Born male, Diño is female in looks, clothing and conviction. On those grounds (having discovered early on as a child the pain peculiar to her kind—“a girl trapped in a boy’s body”), and not merely by force of biology, does she lay claim to female references, including the right to use women’s restrooms. “It’s who I am.” One leg of her campaign platform, antigender discrimination, is predictable and announces the direction of her agenda; her own self, wearing her heart on her sleeve, as it were, can very well be “Exhibit A.”
The other legs of Diño’s platform, transparency and zero fraternity-related violence, may be viewed as an acknowledgment of the wide range covered by the post to which she was elected. Transparency in the affairs of not only the premier state university but also (and necessarily) of the government is devoutly to be wished, as is the stamping out of frat “rumbles” and the deadly practice of hazing that continues to prevail and flourish in educational and other institutions despite the law specifically enacted to address it.

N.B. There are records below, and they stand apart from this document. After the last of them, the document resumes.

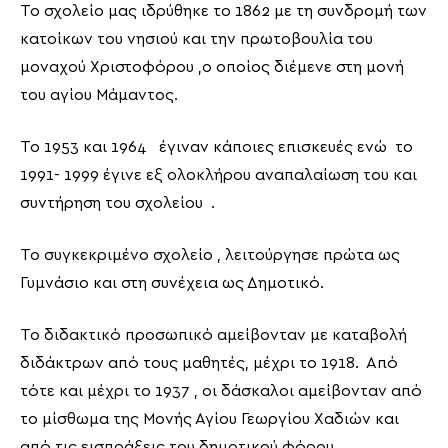
Το σχολείο μας ιδρύθηκε το 1862 με τη συνδρομή των
κατοίκων του νησιού και την πρωτοβουλία του
μοναχού Χριστοφόρου ,ο οποίος διέμενε στη μονή
του αγίου Μάμαντος.
Το 1953 και 1964 έγιναν κάποιες επισκευές ενώ το
1991- 1999 έγινε εξ ολοκλήρου αναπαλαίωση του και
συντήρηση του σχολείου .
Το συγκεκριμένο σχολείο , λειτούργησε πρώτα ως
Γυμνάσιο και στη συνέχεια ως Δημοτικό.
Το διδακτικό προσωπικό αμείβονταν με καταβολή
διδάκτρων από τους μαθητές, μέχρι το 1918. Από
τότε και μέχρι το 1937 , οι δάσκαλοι αμείβονταν από
το μίσθωμα της Μονής Αγίου Γεωργίου Χαδιών και
από τις εισπράξεις του δημοτικού φόρου.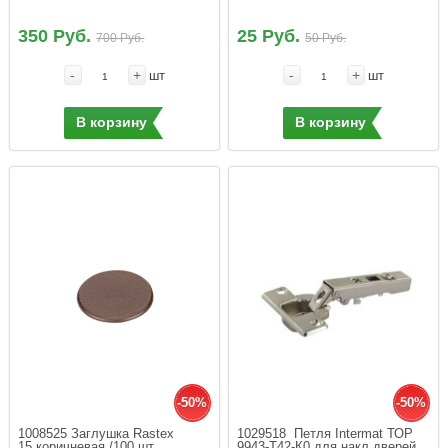
350 Руб.
25 Руб.
700 Руб.
50 Руб.
-
+
-
+
шт
шт
В корзину
В корзину
-50%
-50%
1008525 Заглушка Rastex 
1029518  Петля Intermat ТОР 
15.коричневая /100 шт
9943-Т42-К0 для накл.дверей,  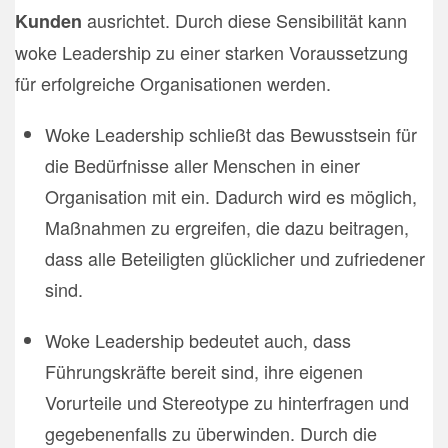
ausrichtet. Durch diese Sensibilität kann
Kunden
woke Leadership zu einer starken Voraussetzung
für erfolgreiche Organisationen werden.
Woke Leadership schließt das Bewusstsein für
die Bedürfnisse aller Menschen in einer
Organisation mit ein. Dadurch wird es möglich,
Maßnahmen zu ergreifen, die dazu beitragen,
dass alle Beteiligten glücklicher und zufriedener
sind.
Woke Leadership bedeutet auch, dass
Führungskräfte bereit sind, ihre eigenen
Vorurteile und Stereotype zu hinterfragen und
gegebenenfalls zu überwinden. Durch die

But high expectations arise precisely because of Diño’s uncommon victory. From reports, she received 3,290 votes, 547 more than independent candidate Martin Loon of the UP College of Law, 1,072 more than Amancio Melad III of the militant Student Alliance for the Advancement of Democratic Rights in UP, and 1,390 more than Shaina Santiago of the Nagkakaisang Iskolar Para sa Pamantasan at Sambayanan sa UP. Diño is thus called upon to take on more than the struggle being waged by the LGBT community and to address other pressing concerns, including tuition matters particularly as these apply to students from low-income families; the declining quality of instruction and the state of services in UP campuses nationwide; the sufficiency (or not) of the budget allotted by the Aquino administration to education (P238.8 billion in 2012, from P207.3 billion in 2011) vis-à-vis state schools, colleges and universities, as well as the crying needs of teachers; and, not the least, the position of UP students on the burning issues of the day, such as corruption in government, the accountability of erring public officials, even the impeachment trial of Chief Justice Renato Corona.
All that, yes, and perhaps more, with the end in view of working toward a truly progressive society where gender sheds its false importance and where, borrowing from Sartre, it is possible to “act upon history and the world and bring about a different relation between [humans] on the one hand and history and the world on the other.”
How does that old adage go? That women’s work is never done?